While this is about the phone call, it has broader implications for how knowledge workers manage the information that lives and dies, inside phone calls.
Every day, business happens over the phone. Deals get shaped. Problems get solved. Relationships get built or broken. And then, almost universally, the details evaporate.
Not anymore.
Today I built something that changes the equation entirely. Using Claude Cowork as the intelligence layer, I connected to Dialpad’s API, Zapier, Google Docs, Notion, and Gmail, and created a fully automated daily call report that runs every single day without lifting a finger.
Here’s what it actually does: At the end of each business day, it pulls every call I placed or received from Dialpad. It focuses only on the answered call conversations with meaningful transcribed audio. It filters out the noise: the missed calls, the voicemails, the accidental pickups. Then it fetches Dialpad’s AI-generated recaps for each surviving call, extracting summaries, action items, and topics. It groups everything by person, because real relationships don’t live inside individual calls; they live across conversations. It calculates total talk time, synthesizes multi-call narratives, and separates my action items from the person I spoke with.
Then it publishes. A structured Notion page. A full Google Doc. A polished HTML email in my inbox, then at its appointed time, it arrives complete with a summary table, per-person conversation cards, and a consolidated to-do list pulled directly from what was actually said on those calls.

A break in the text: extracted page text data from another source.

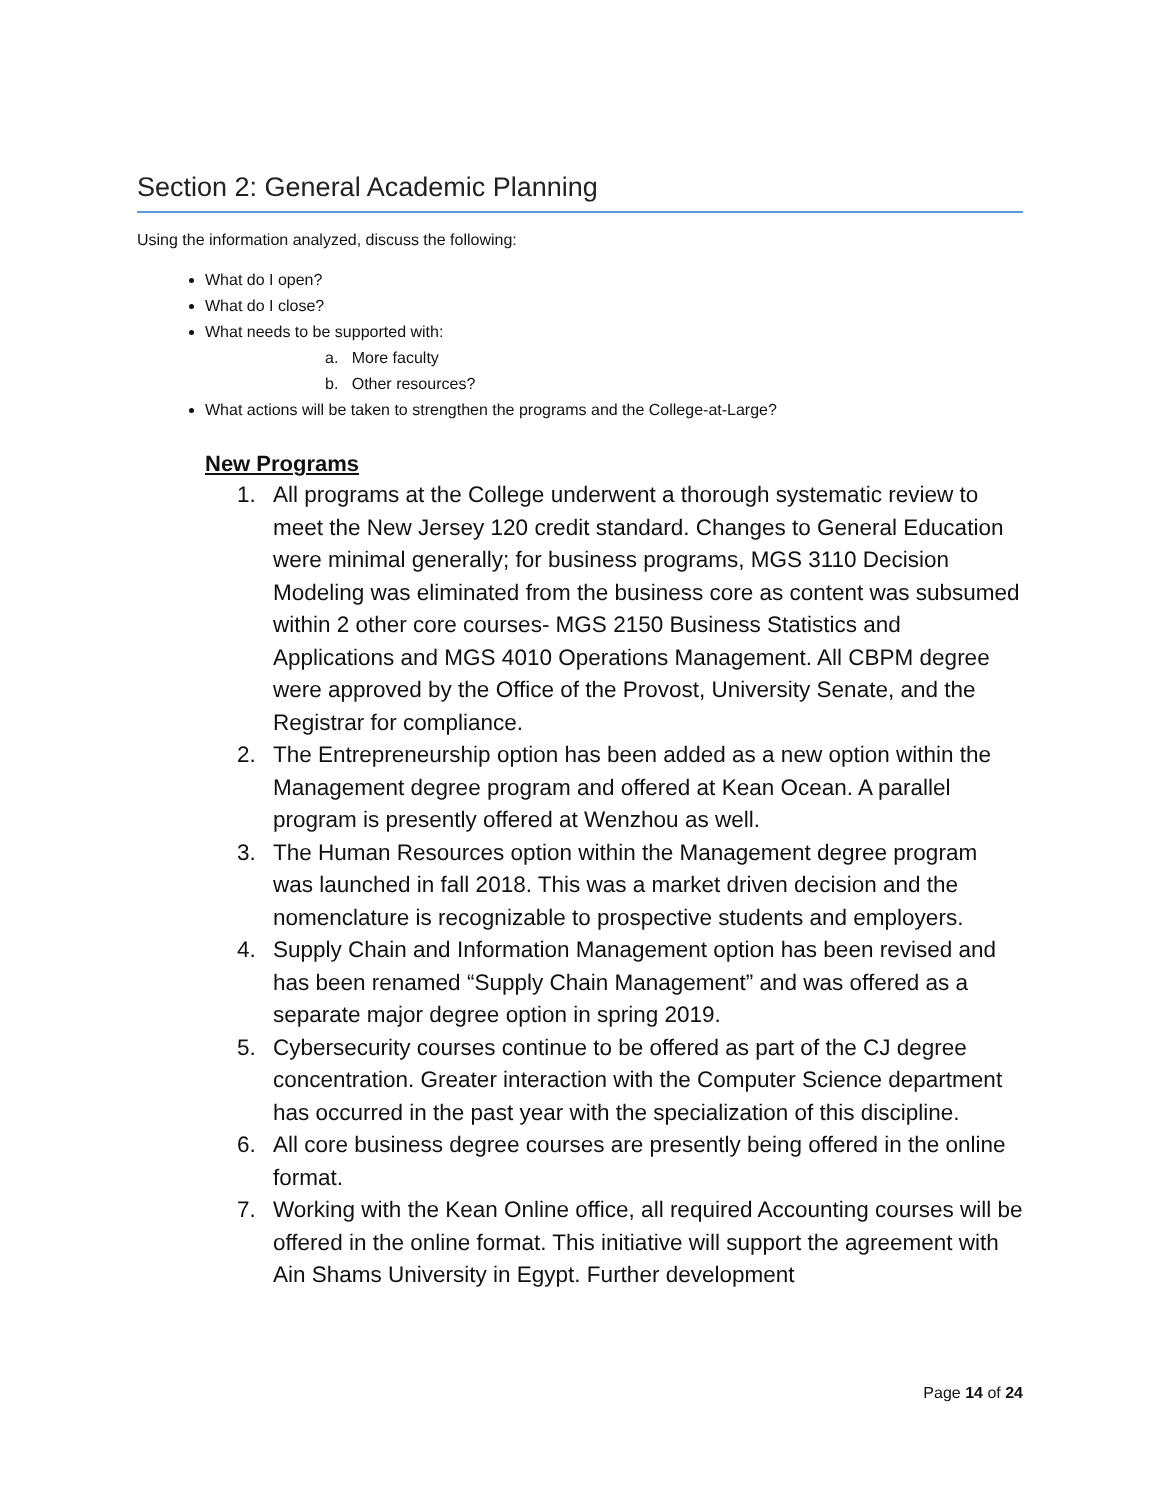Section 2: General Academic Planning
Using the information analyzed, discuss the following:
What do I open?
What do I close?
What needs to be supported with:
a. More faculty
b. Other resources?
What actions will be taken to strengthen the programs and the College-at-Large?
New Programs
1. All programs at the College underwent a thorough systematic review to meet the New Jersey 120 credit standard. Changes to General Education were minimal generally; for business programs, MGS 3110 Decision Modeling was eliminated from the business core as content was subsumed within 2 other core courses- MGS 2150 Business Statistics and Applications and MGS 4010 Operations Management. All CBPM degree were approved by the Office of the Provost, University Senate, and the Registrar for compliance.
2. The Entrepreneurship option has been added as a new option within the Management degree program and offered at Kean Ocean. A parallel program is presently offered at Wenzhou as well.
3. The Human Resources option within the Management degree program was launched in fall 2018. This was a market driven decision and the nomenclature is recognizable to prospective students and employers.
4. Supply Chain and Information Management option has been revised and has been renamed “Supply Chain Management” and was offered as a separate major degree option in spring 2019.
5. Cybersecurity courses continue to be offered as part of the CJ degree concentration. Greater interaction with the Computer Science department has occurred in the past year with the specialization of this discipline.
6. All core business degree courses are presently being offered in the online format.
7. Working with the Kean Online office, all required Accounting courses will be offered in the online format. This initiative will support the agreement with Ain Shams University in Egypt. Further development
Page 14 of 24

No transcription to read. No notes to write. No details to reconstruct.
The whole system runs on APIs talking to each other, with Claude as the reasoning engine that makes sense of the raw data and turns it into something actionable. Zapier handles the scheduling. Dialpad provides call intelligence. Google and Notion become the archive. Gmail delivers the daily briefing, complete with a well-structured summary and links to the Google Doc and Notion files.
What I proved today is simple: the infrastructure for total business recall already exists. You just have to connect it.